Review: Music On Vinyl continues to serve up essential reissues of classic Ministry albums, with 1989's "The Mind Is A Terrible Thing To Taste" becoming the latest set to get the audiophile-friendly heavy vinyl treatment. The record is a little heavier and fuzzier than some of its predecessors, with greater use of rambunctious, mind-altering heavy metal guitar riffs and less reliance on the Fairlight CMI-driven arpeggio style basslines, oddball samples and bustling EBM rhythms. Of course, Al Jourgensen and company's trusty drum machines are still present and correct, with riff-laden songs being joined by occasional blasts of bass heavy post-punk style weightiness ("Cannibal Song"), rubbery mutant disco (the sample-laden stomp of "So What") and suitably dystopian industrial funk workouts ("Faith Collapsing").
Review: Music On Vinyl's Ministry reissue series continues via this heavyweight re-press of "The Land Of Rape And Honey" on orange and gold vinyl. On its initial release in 1988, the album was seen as something of a departure from the Al Jourgensen-helmed band's previous output, primarily because it mixed their previous EBM, industrial and experimental synth-pop influences with heavier guitar riffs, more stomping beats and the kind of growled vocals more prevalent in heavy metal. Listening back 31 years on, the album has lost none of its luster, with highlights including the low-slung dub-rock chug of "Golden Dawn", the ricocheting drums and dystopian screams of "Destruction", the EBM-rock throb of "You Know What You Are" and the 400 Blows style electro-dub funkiness of "Abortive".

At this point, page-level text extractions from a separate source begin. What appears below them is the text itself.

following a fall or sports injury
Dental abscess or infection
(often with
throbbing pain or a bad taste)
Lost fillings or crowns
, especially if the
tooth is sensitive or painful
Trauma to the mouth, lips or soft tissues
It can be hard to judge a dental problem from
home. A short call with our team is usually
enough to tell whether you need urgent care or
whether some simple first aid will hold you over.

Review: On its original 1986 release, Ministry's "Twitch" album - Al Jourgensen and company's second in total - was seen as something of a departure from their established new-wave synth-pop sound. These days, the Adrian Sherwood co-produced set is considered a vital release that helped to cement the growing global influence of industrial music and, more pertinently, electronic body music (EBM). As this timely reissue proves, it remains one of the band's greatest albums; a throbbing, synthesizer and drum machine driven romp through dark, macabre and muscular musical passions rich in dancefloor-friendly classics (see "We Believe", the surprisingly funky "All Day Remix", Cabaret Voltaire-esque "Over The Shoulder" and "Where You At Now?/Crash & Burn/Twitch", a paranoid and noisy suite of cuts that rounds off the album in breathless fashion.